Task to carry out => Exact copy required. Repeat the records, but keep the pictures out.

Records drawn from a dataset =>

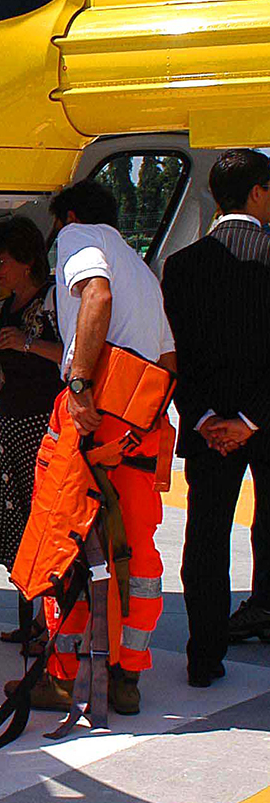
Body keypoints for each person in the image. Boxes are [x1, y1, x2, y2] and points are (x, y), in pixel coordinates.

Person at [28, 179, 176, 715]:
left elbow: (95, 294)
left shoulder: (79, 237)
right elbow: (168, 358)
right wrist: (145, 423)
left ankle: (63, 675)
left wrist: (82, 384)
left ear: (67, 216)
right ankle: (127, 675)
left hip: (92, 416)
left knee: (64, 541)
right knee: (135, 552)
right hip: (139, 422)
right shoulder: (143, 271)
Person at [162, 149, 270, 686]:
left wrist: (205, 417)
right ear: (257, 193)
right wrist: (252, 418)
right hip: (265, 420)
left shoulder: (181, 266)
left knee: (206, 538)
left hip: (206, 426)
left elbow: (177, 353)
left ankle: (204, 657)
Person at [0, 217, 64, 648]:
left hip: (41, 424)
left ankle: (49, 623)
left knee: (42, 522)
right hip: (13, 419)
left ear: (27, 261)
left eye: (1, 261)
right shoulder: (12, 304)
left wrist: (25, 342)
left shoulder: (55, 299)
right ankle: (31, 619)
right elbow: (13, 371)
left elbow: (71, 356)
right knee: (20, 522)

Solution for this exercise =>
Body keypoints for each person in the image. Boxes are [x1, y1, x2, y2] and points are (x, y), in pixel coordinates.

Person at [28, 179, 176, 715]:
left elbow: (95, 294)
left shoulder: (79, 237)
right elbow: (168, 358)
right wrist: (145, 423)
left ankle: (63, 675)
left wrist: (82, 384)
left ear: (67, 216)
right ankle: (127, 675)
left hip: (92, 416)
left knee: (64, 541)
right knee: (135, 552)
right hip: (139, 422)
right shoulder: (143, 271)
Person at [162, 149, 270, 686]:
left wrist: (205, 417)
right ear: (257, 193)
right wrist: (252, 418)
right hip: (265, 420)
left shoulder: (181, 266)
left knee: (206, 538)
left hip: (206, 426)
left elbow: (177, 353)
left ankle: (204, 657)
Person at [0, 217, 64, 648]:
left hip: (41, 424)
left ankle: (49, 623)
left knee: (42, 522)
right hip: (13, 419)
left ear: (27, 261)
left eye: (1, 261)
right shoulder: (12, 304)
left wrist: (25, 342)
left shoulder: (55, 299)
right ankle: (31, 619)
right elbow: (13, 371)
left elbow: (71, 356)
right knee: (20, 522)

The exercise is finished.